### Extract to read
Abd pian//acute b tons//n/a alergies.

This presents a different set of challenges for a data scientist.

Do you need an expert annotator?

Most doctors' notes are impossible to decode for a layperson. Annotation therefore has to be done by a trained doctor, but most doctors prefer to practice medicine rather than label data. The typical doctor is also not an expert in machine learning or linguistics (and vice versa), so they may not have the same vocabulary. This makes it harder to provide a clear task definition.

Can you measure inter-annotator agreement?

Can you quantify the degree to which annotators agree? In the case of word similarity, this is as simple as comparing numerical scores. This gets trickier when the annotation unit has complex structure (e.g. it is a phrase). For example, in the sentence burning neck pain one annotator may pick up the first two words as a symptom, while another may pick up the last two words, and a third may not mark any symptoms.

Tooling

Do you need specialist software to capture and store data? Depending on the complexity, can you write something yourself or do you have to assemble a team? Will the tool be intuitive and easy to use, or is it confusing your annotators? In our medical example, the tooling is getting much better and allows annotators to be very productive. Several years ago tools such as BRAT were less mature and took a long time to set up, whereas now they run out of the box.

Further issues arise where hardware is involved, e.g. in internet-of-things or industrial applications. These include writing bespoke software for the device to capture data, transmitting it to a server reliably (and securely!) and storing potentially massive amount of data that machines generate.

People issues

Many data science talks focus on the technical aspects of data gathering, with people issues often taking a back seat. However, a single well-trained and reliable annotator producing large amounts of labeled data can often contribute more to the success of a project than a team of programmers. It is therefore important to build and maintain a good working relationship with the annotators. This is much easier if they are located near you. Be prepared to deal with small issues such as annotators not showing up for sessions, or taking two-week breaks between sessions. The more time passes between sessions, the more the annotators will need re-training. This is the main reason why quality control should be run continuously.

(Extracted page text data)
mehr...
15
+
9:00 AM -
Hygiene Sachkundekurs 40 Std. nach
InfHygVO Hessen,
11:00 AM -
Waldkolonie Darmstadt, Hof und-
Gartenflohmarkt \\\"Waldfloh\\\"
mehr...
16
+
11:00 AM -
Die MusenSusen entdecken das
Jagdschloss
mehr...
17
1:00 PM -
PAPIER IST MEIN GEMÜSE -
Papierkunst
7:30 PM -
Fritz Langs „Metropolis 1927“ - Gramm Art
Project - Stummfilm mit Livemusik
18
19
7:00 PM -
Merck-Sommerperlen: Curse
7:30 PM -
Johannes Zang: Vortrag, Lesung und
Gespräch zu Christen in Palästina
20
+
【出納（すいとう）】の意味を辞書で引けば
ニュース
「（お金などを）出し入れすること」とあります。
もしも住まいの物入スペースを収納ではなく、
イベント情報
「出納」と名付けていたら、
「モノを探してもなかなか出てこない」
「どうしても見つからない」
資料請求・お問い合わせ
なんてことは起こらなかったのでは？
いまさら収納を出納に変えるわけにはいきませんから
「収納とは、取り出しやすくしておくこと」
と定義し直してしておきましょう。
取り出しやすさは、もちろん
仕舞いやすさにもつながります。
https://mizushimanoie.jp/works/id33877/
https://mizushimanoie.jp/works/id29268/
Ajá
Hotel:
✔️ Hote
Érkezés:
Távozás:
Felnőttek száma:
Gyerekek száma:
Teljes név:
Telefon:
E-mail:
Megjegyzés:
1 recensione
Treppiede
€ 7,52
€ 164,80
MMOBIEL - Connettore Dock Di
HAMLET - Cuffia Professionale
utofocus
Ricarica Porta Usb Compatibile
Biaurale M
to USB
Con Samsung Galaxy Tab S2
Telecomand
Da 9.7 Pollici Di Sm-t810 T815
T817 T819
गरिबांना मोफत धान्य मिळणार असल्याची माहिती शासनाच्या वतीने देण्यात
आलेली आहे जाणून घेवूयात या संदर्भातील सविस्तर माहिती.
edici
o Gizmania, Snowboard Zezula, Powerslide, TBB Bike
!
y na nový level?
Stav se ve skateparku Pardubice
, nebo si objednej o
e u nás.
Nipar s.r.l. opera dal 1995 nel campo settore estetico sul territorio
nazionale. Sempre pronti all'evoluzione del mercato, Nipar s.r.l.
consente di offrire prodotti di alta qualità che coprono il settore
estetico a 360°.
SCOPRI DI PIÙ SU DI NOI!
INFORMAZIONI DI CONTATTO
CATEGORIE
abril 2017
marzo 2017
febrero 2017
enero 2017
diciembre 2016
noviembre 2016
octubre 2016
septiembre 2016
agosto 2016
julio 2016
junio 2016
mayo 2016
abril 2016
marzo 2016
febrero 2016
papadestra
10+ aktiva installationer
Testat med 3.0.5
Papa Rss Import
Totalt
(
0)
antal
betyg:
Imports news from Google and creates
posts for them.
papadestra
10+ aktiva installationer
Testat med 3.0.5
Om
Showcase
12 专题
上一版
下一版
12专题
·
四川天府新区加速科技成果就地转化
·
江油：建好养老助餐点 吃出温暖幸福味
...
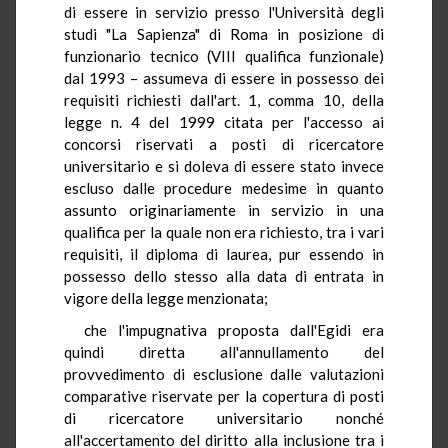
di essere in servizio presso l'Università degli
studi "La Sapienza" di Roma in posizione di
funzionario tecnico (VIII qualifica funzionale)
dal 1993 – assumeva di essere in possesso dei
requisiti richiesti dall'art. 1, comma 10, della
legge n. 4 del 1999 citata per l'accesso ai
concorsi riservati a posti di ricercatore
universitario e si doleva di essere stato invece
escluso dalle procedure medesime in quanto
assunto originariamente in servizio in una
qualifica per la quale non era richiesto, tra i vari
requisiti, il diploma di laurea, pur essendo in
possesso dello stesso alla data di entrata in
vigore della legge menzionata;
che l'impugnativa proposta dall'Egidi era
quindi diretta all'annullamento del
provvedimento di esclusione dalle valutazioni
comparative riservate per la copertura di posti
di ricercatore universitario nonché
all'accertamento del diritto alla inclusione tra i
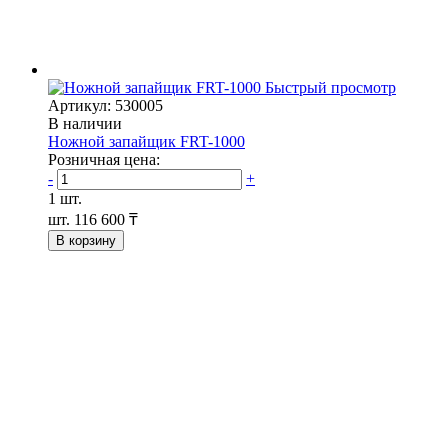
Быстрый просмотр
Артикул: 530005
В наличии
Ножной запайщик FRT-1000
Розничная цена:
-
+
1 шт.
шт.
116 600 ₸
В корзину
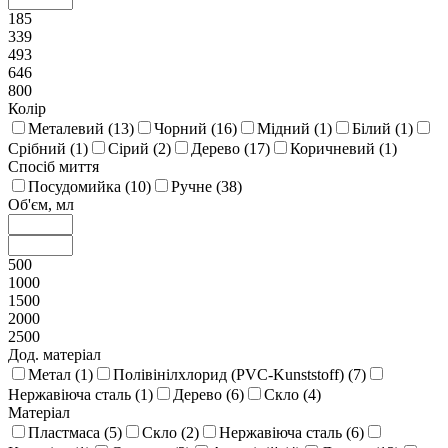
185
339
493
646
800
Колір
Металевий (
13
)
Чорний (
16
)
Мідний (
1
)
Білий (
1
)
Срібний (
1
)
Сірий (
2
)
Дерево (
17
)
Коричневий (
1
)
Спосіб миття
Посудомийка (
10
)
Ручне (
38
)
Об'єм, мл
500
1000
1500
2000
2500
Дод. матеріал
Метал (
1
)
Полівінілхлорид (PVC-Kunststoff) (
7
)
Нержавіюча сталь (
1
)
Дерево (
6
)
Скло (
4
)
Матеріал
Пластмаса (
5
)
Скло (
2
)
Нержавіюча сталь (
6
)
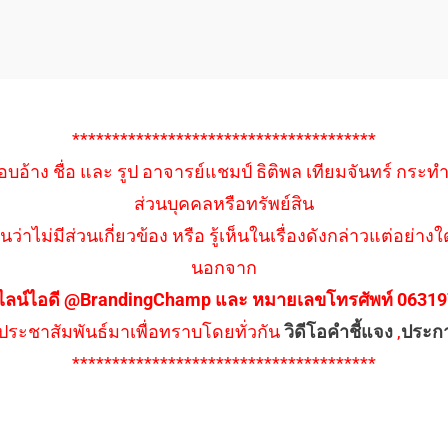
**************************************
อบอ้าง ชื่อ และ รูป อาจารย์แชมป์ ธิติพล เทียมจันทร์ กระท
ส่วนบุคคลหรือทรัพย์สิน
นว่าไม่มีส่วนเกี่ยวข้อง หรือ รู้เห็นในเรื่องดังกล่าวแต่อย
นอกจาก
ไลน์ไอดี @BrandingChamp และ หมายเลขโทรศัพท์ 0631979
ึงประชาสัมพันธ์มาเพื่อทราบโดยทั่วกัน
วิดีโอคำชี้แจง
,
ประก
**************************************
==
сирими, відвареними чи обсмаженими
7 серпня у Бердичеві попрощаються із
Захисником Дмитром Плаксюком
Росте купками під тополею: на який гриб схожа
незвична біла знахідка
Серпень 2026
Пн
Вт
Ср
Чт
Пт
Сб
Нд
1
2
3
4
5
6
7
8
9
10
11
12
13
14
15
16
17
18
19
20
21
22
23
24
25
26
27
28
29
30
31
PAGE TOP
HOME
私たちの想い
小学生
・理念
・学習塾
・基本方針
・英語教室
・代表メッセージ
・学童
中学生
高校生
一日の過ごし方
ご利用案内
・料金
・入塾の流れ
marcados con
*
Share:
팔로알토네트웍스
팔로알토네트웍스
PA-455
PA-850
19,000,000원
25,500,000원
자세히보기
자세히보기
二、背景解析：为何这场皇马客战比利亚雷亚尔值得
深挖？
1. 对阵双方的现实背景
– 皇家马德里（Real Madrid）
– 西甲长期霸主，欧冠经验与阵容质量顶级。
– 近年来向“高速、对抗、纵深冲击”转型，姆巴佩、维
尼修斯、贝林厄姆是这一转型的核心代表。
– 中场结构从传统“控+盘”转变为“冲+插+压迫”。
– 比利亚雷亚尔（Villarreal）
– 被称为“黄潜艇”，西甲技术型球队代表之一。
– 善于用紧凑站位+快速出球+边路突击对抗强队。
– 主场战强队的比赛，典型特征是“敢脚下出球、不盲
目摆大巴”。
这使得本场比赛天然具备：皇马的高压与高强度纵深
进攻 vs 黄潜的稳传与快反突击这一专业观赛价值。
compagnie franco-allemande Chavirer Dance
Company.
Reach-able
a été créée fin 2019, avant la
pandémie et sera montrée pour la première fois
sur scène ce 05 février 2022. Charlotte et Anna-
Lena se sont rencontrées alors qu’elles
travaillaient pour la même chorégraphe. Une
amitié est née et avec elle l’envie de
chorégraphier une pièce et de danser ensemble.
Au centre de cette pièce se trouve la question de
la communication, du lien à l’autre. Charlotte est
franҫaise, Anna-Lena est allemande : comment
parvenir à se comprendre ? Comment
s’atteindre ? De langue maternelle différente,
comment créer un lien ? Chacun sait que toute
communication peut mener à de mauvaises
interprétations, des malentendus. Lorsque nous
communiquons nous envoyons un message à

### Your task
Continue the passage on gathering and annotating training data from the point where it ends.

### Exercise response
If you are using a crowd sourcing platform, beware of click farms. The academic literature has some fantastic resources on the subject- see references.

General lessons

  • Get to know the problem domain
  • Do not be afraid to start from scratch if your assumptions are wrong
  • Monitor quality continuously
  • Beware of crowd-sourcing

References and notes

The first case study is based on this paper, which is in turn based on my PhD work. The second case study is inspired by the PhD work of my lab mate Aleksandar Savkov.

  • Herbert Rubenstein and John Goodenough. 1965. Contextual correlates of synonymy. Communications of the ACM 8(10):627-633.
  • Felix Hill, Roi Reichart, and Anna Korhonen. 2015. Simlex-999: Evaluating semantic models with (genuine) similarity estimation. Computational Linguistics
  • Lev Finkelstein, Evgeniy Gabrilovich, Yossi Matias, Ehud Rivlin, Zach Solan, Gadi Wolfman, and Eytan Ruppin. 2001. Placing search in context: The concept revisited. Proceedings of the 10th international conference on World Wide Web pages 406-414.
  • George Miller and Walter Charles. 1991. Contextual correlates of semantic similarity. Language and Cognitive Processes 6(1):1-28.
  • Chris Bieman. Crowdsourcing Linguistic Datasets
  • Chris Carlison-Burch et al. Crowdsourcing and Human Computation Class
  • Rion Snow, Brendan O'Connor, Daniel Jurafsky, and Andrew Y. Ng. 2008. Cheap and fast- but is it good?: evaluating non-expert annotations for natural language tasks.
  • Gadiraju, U., Kawase, R., Dietze, S., Demartini, G. 2015. Understanding Malicious Behaviour in Crowdsourcing Platforms: The Case of Online Surveys.
  • Ron Artstein and Massimo Poesio. 2008. Inter-Coder Agreement for Computational Linguistics. Proceedings of the Association for Computational Linguistics.